How many times Father refought Round Six for me over the years. Benny Leonard’s hair was combed straight back again. There was no more talking to distract his opponent. Benny was all business. Lefts and rights found Mitchell’s now-unprotected face. Both eyes were cut and blood dripped from his nose. Caught in a buzz saw of fast hard punches that seemed to tear his face apart, the brave Irish brawler went down. But took his count and rose again to face more of the same. Now it was not boxing but slaughterhouse seven and the more humane among the crowd, including the Benny Leonard fans who had bet a bundle it would be over in eight, were imploring the referee to “Stop it! Stop it!” For Mitchell was down again, and he seemed to be looking directly into his own corner, but there was so much blood running down into his eyes that he was unseeing.

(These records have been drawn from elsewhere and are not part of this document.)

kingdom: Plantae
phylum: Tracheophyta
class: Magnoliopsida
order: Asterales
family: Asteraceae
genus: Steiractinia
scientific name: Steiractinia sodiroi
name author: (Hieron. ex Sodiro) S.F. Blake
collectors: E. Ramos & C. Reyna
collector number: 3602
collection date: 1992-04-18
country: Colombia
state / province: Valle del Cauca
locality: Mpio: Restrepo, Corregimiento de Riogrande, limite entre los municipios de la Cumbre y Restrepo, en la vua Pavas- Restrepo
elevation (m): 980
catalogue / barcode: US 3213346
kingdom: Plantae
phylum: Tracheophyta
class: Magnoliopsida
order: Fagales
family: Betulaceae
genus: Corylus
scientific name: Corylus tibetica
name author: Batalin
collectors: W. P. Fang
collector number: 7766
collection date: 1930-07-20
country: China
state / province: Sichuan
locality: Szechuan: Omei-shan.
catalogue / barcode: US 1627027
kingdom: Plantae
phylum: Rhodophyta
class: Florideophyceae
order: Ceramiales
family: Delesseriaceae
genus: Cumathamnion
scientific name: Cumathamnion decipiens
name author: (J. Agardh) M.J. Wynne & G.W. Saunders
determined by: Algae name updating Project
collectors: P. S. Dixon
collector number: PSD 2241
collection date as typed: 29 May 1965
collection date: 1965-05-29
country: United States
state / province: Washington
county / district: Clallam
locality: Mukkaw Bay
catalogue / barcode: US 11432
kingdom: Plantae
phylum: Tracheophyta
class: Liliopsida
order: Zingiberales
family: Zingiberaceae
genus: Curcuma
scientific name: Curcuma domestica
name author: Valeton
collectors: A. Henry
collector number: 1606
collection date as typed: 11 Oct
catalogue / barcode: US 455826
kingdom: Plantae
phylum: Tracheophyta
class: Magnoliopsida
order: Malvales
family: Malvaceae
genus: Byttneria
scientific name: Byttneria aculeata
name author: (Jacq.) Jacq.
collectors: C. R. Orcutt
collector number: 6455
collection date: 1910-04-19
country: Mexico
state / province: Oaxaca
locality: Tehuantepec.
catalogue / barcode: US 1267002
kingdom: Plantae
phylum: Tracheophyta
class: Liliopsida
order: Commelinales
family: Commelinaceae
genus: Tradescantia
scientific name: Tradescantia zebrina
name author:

“I was watching his father, Billy Mitchell,” my father told me. “I could see the whole thing being fought out in Billy Mitchell’s face. He was holding a bloody towel, the towel with which he had just wiped the face of his son. His own blood was on that towel. His son Richie got up again. God almighty, he was game. He would look at Benny as if to say ‘You’re
going to have to kill me to stop me.’ And Benny, he told us this a lot of times, he loved to win but he doesn’t like to punish them once he knows he has them licked. He was hoping the referee would stop the fight. But the ref waved him on. Maybe he was betting on Mitchell. Maybe he figured anyone with the punch of a Richie Mitchell deserved that one extra round to see if he could land a lucky or a desperate blow. Now it seemed as if the entire Garden was chanting together, ‘Stop it! Stop it! For God’s sake,
stop it!’
And then as the slaughter went on, as The Great Benny Leonard went on ripping Richie Mitchell’s face to bloody shreds, finally Billy Mitchell, that tough Mick, couldn’t stand it any longer. He raised the bloody towel and tossed it over the top rope into the ring. And then, while Richie’s kid brother Pinky and another handler climbed into the ring to revive their battered contender, Pop Mitchell lowered his head into his arms on the apron of the ring and cried like a baby.”